For DeeperGATGNN, we implement the traning pipeline following the the publicly available code from Omee et al.45. We select the best combination of settings for the number of graph convolutional layers which were set to {15, 20, 25} and the number of epochs which were set to {500, 1000} and we found the combination of 20 layers and 500 epochs to perform the best. On all tasks, we train DeeperGATGNN with the maximum learning rate of 5e−3 that reduce on plateau with the learning rate scheduler of patience set to 10 and the minimun learning rate of 1e−5. The batch size was set to 100.

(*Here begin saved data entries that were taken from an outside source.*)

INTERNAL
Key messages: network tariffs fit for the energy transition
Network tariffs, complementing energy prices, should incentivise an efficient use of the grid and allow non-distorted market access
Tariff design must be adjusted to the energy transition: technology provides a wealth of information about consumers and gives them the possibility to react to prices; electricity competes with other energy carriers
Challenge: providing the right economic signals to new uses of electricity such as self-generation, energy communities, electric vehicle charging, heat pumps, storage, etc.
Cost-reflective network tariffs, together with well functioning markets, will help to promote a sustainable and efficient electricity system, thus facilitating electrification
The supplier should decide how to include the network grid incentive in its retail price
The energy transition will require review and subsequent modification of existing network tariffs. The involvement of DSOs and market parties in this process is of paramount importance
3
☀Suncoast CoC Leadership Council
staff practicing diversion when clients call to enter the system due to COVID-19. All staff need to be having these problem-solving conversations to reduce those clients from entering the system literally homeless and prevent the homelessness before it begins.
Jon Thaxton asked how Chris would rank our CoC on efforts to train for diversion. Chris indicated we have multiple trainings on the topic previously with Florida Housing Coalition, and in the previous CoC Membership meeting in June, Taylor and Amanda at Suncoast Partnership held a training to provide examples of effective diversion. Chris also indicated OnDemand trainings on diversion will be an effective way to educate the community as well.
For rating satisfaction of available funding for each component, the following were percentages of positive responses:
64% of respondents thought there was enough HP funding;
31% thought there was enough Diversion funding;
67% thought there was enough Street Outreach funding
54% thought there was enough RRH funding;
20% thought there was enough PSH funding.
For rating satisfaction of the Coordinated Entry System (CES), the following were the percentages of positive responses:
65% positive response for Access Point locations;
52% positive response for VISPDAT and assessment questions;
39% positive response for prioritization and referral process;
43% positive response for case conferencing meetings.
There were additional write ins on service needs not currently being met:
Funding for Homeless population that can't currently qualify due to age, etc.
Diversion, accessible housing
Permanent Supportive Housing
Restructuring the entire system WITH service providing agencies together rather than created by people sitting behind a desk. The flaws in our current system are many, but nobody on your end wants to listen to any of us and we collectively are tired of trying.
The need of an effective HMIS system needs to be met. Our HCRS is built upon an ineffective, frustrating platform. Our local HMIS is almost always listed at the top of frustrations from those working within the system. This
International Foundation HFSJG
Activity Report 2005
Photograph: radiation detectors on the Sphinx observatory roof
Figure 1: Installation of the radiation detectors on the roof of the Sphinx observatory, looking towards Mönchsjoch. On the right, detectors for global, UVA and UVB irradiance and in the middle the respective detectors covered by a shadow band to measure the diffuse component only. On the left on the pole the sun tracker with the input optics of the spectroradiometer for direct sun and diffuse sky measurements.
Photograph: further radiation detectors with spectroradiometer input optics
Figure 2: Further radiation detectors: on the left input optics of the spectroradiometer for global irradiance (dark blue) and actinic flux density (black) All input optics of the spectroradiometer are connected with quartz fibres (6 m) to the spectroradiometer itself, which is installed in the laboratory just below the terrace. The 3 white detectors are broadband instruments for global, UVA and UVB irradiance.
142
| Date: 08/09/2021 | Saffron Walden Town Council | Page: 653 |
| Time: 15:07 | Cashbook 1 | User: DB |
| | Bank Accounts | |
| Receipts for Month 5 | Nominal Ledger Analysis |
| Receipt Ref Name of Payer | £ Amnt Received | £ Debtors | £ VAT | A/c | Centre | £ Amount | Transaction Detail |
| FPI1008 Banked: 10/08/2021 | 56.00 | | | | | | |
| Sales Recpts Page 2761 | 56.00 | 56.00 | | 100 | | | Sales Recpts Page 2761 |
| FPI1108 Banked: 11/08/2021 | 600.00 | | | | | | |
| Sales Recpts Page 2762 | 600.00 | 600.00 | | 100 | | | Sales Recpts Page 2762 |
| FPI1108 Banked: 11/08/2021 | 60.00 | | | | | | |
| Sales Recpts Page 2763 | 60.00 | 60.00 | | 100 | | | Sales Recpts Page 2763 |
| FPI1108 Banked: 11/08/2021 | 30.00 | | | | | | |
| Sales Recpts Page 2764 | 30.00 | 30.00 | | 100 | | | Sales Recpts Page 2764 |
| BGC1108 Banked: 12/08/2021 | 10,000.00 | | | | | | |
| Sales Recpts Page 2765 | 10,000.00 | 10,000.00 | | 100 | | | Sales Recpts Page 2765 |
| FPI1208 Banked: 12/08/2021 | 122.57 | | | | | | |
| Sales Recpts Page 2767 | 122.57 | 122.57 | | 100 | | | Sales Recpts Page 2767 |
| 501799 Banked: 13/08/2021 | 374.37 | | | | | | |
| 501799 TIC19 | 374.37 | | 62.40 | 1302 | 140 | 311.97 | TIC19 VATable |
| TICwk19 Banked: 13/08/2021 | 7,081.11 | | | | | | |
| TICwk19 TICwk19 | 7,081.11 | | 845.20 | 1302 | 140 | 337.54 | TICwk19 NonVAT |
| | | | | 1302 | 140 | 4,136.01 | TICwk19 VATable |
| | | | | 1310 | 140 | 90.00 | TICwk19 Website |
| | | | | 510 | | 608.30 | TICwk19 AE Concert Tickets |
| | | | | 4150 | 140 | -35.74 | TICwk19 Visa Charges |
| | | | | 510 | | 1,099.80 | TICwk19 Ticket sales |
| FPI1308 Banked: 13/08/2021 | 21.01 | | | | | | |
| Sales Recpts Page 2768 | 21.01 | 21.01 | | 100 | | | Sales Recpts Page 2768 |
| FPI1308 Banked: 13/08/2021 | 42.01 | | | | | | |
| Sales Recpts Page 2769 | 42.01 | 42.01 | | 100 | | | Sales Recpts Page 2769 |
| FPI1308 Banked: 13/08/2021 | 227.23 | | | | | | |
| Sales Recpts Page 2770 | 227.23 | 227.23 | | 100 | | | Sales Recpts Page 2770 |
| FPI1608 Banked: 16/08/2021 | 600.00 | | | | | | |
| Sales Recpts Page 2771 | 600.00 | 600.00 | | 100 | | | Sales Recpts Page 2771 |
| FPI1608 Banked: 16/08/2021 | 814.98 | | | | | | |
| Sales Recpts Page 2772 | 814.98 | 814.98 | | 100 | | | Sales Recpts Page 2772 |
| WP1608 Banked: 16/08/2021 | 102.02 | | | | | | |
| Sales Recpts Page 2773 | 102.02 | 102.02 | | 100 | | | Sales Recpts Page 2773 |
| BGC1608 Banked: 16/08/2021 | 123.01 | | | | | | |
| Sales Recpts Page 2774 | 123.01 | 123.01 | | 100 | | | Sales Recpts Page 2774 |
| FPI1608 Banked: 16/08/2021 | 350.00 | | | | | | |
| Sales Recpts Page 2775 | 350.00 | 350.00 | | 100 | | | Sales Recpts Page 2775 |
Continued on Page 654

For MatBERT, we fine-tune it on our benchmark dataset using its original tokenizer. We initially preprocessed the input text descriptions of MatBERT as described in 2.1. However, these preprocessing steps led to worse performance for MatBERT. The possible reason might be that since MatBERT can process only 512 tokens as input, the compressed information in 512 tokens that the preprocessing step gives, does not provide enough context for MatBERT. We therefore fine-tuned MatBERT with a batch size of 64 crystal descriptions, a learning rate of 5e5, and a dropout rate of 0.5 for 200 epochs using the Adam optimizer with a onecycle learning rate scheduler46 for all the experiments.

LLM-Prop

For LLM-Prop, we directly fine-tune the encoder only part of the original T5-small encoder-decoder model (with about 60 millions parameters) on our benchmark dataset without further pre-training it on domain-specific data. Fine-tuning the encoder part only reduces the T5-small size about half which makes the LLM-Prop to have 37 millions of parameters after adding the prediction layer. We first train the original T5 tokenizer on the benchmark data with a vocabulary size of 32k, then preprocess the data as described in 2.1. For regression tasks, we fine-tune LLM-Prop on normalized property values and denormalize the predicted values to calculate the error on the original values. Unless otherwise mentioned, we use z-score normalization when fine-tuning both LLM-Prop and MatBERT. Unless otherwise mentioned, we fine-tune LLM-Prop on either 2,000 input tokens using a batch size of 16, or 888 input tokens using a batch size of 64. Surprisingly, we found that setting input tokens to 2,000 results in better performance for regression tasks while for classification tasks 888 input tokens perform the best. We train with the learning rate of 1e−3, and a dropout rate of 0.2 using the Adam optimizer with a one-cycle learning rate scheduler. For predicting the Ehull, FEPA, EPA, and when the input is a structure, we found that setting the number of epochs to 300 result in a better performance while for other properties reducing the number of epochs to 200 does not hurt the performance. Therefore we use 200 epochs for other properties to speed up the training. For all models, we save the checkpoint of each epoch and evaluate on the test set with the checkpoint that gives the best performance on the validation set. Training LLM-Prop takes about 40 min per epoch and the inference takes about one minute to predict the properties of 10,000 materials on one NVIDIA RTX A6000 GPU.

For regression tasks, we train both MatBERT and LLM-Prop with the mean absolute error (MAE) loss and evaluate them in terms of MAE error while the GNN-based models are trained with root mean square error (RMSE) loss and evaluated with the MAE error. For classification, we train them with binary cross entropy (BCE) loss and evaluate with the area under the ROC curve (AUC).